Vice President Gibson took it onto herself to see the man out of his room and past the secretary who eyed the both of them worridly, then she handed him to a tall bodyguard who accepted the frail President under his wing.
Alistair whispered and moaned all the way to his room. Monica was doing her make-up when he entered. She looked up, thanked the guard and took her husband into her arms. "Sit down Sweetie, how do you feel?" She pressed her hand to his forehead. No fever. "Oh, I know you shouldn't be taking those sleeping pills, they make you like this..."
"I need them Anne," the wrong name slipped out, "otherwise I'll have nightmares. I don't want to have them. I need them." He gestured to the pills that Monica had clenched in her right hand. She'd felt a pang in her heart as he'd uttered the wrong name, but she pushed it to the side, he was insane, it was more likely a figure of his imagination than another woman.
"I'll ask the doctors for a different kind cheri." She kissed his cheek. "And I'll get them to you as soon as I can." She kissed him on the other cheek as well and hurried out of the bedroom in search of the doctor. In mere minutes she'd have the pills, other pills, pills that wouldn't destroy her husband. As many pregnant women do, she walked with one hand over the little bump that jutted out from her belly. She remembered the appointement for an Ultrasound today, and she made a mental note to ask a nurse to pay attention to her sickly partner.

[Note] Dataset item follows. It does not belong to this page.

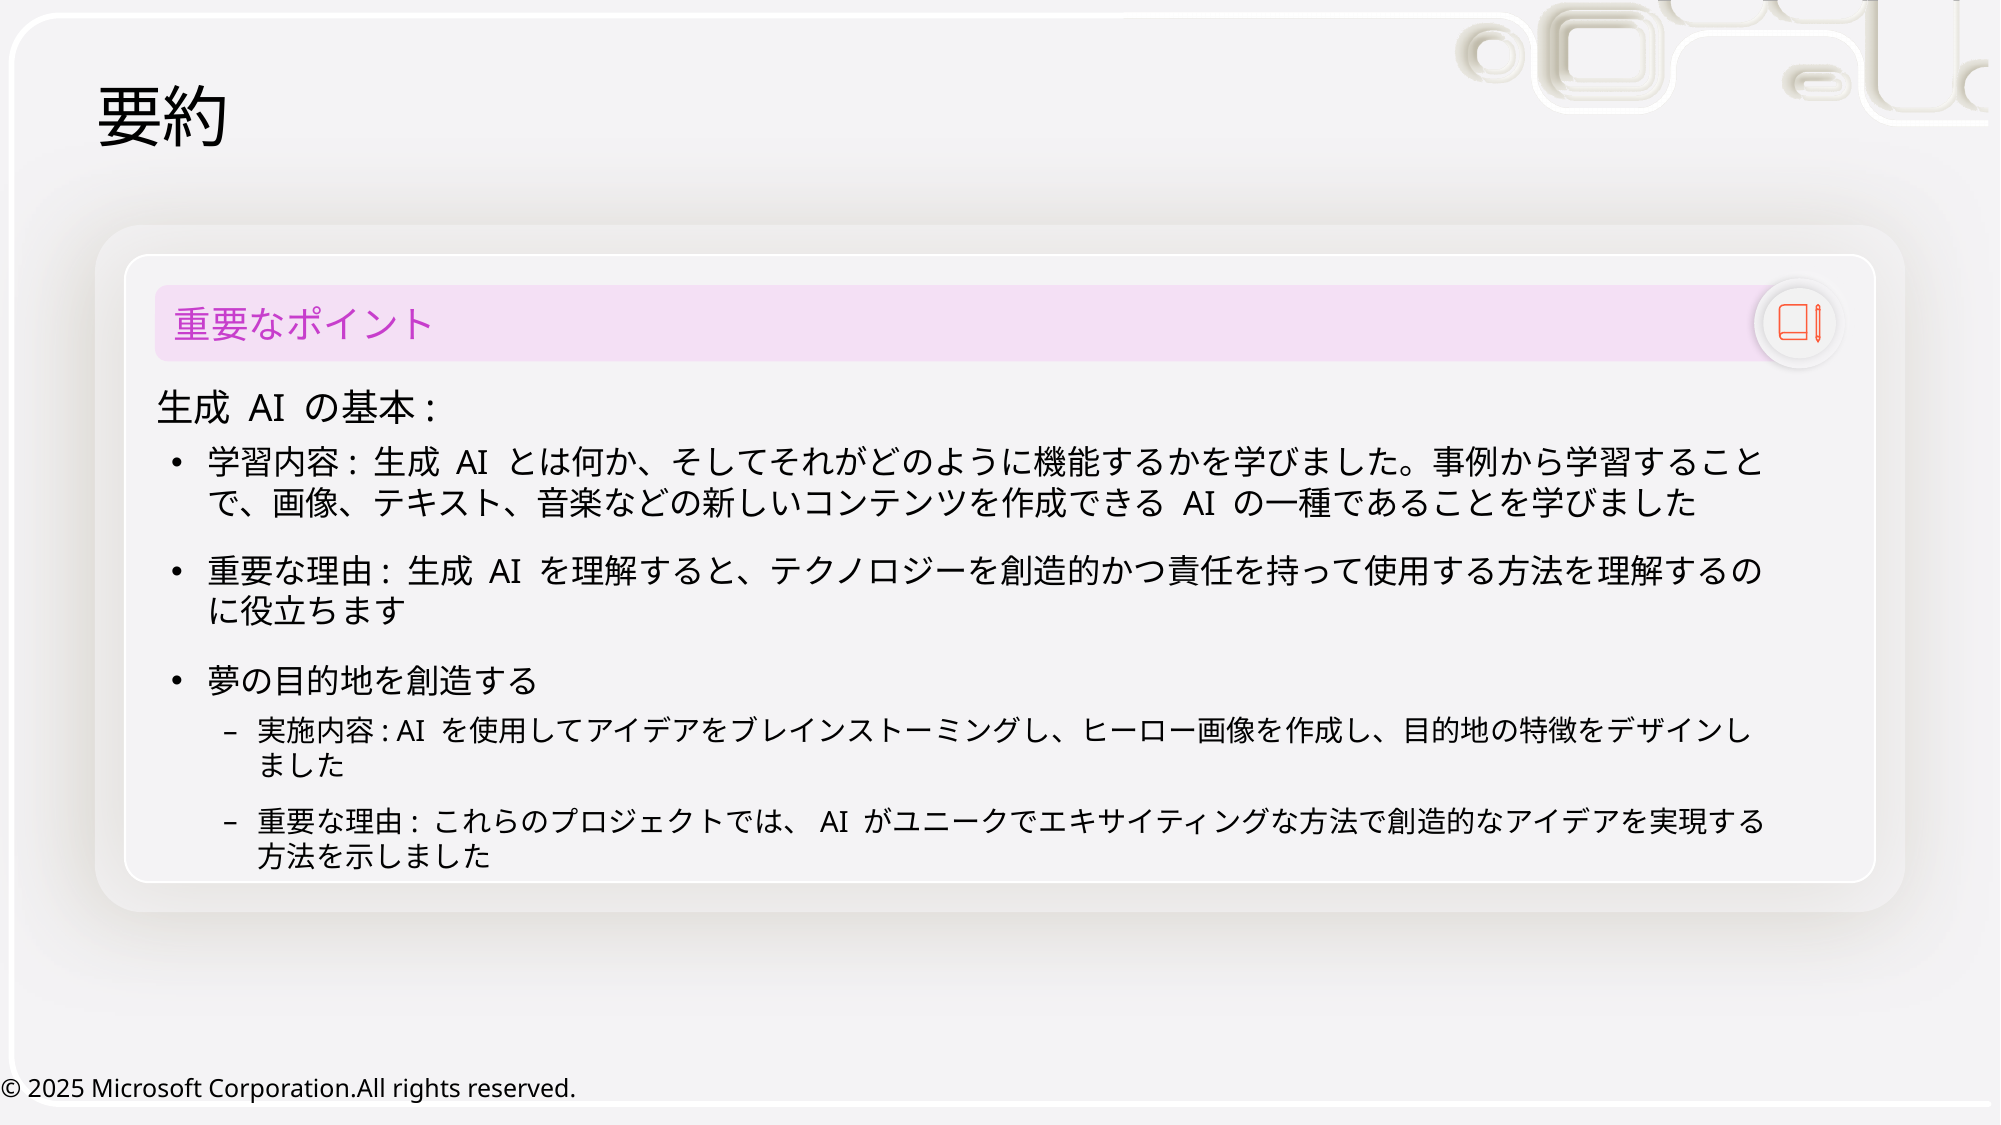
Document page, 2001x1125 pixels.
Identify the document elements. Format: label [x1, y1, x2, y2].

But Alistair fell asleep as soon as his head hit the pillow. He didn't see his wife rush in with the new perscription and neither the woman nor the doctor she'd trailed in thought to wake up the poor soul. They let him rest, put the pills on the nightstand and chatted quietly about his well-being. "A psychiatric screening will need to be done," the doctor said with a taste of regret, "I'm sorry, Monica, but I don't think you're husband can remain in this position. I fear an actual mental illness, some kind of hallucination scheme, one that has far too-."
"Don't say that. It'll be alright, now please. I'd like to hear about the screening, but not about what you think might result. My husband isn't crazy, I've known him for a long time. He's a strong man. Very stable."
"You know you're lying, Mrs. Bowmore."
"God knows we all are." With a mistrusting look at her husbands peacefully asleep face she turned away. "Lead the way, doctor."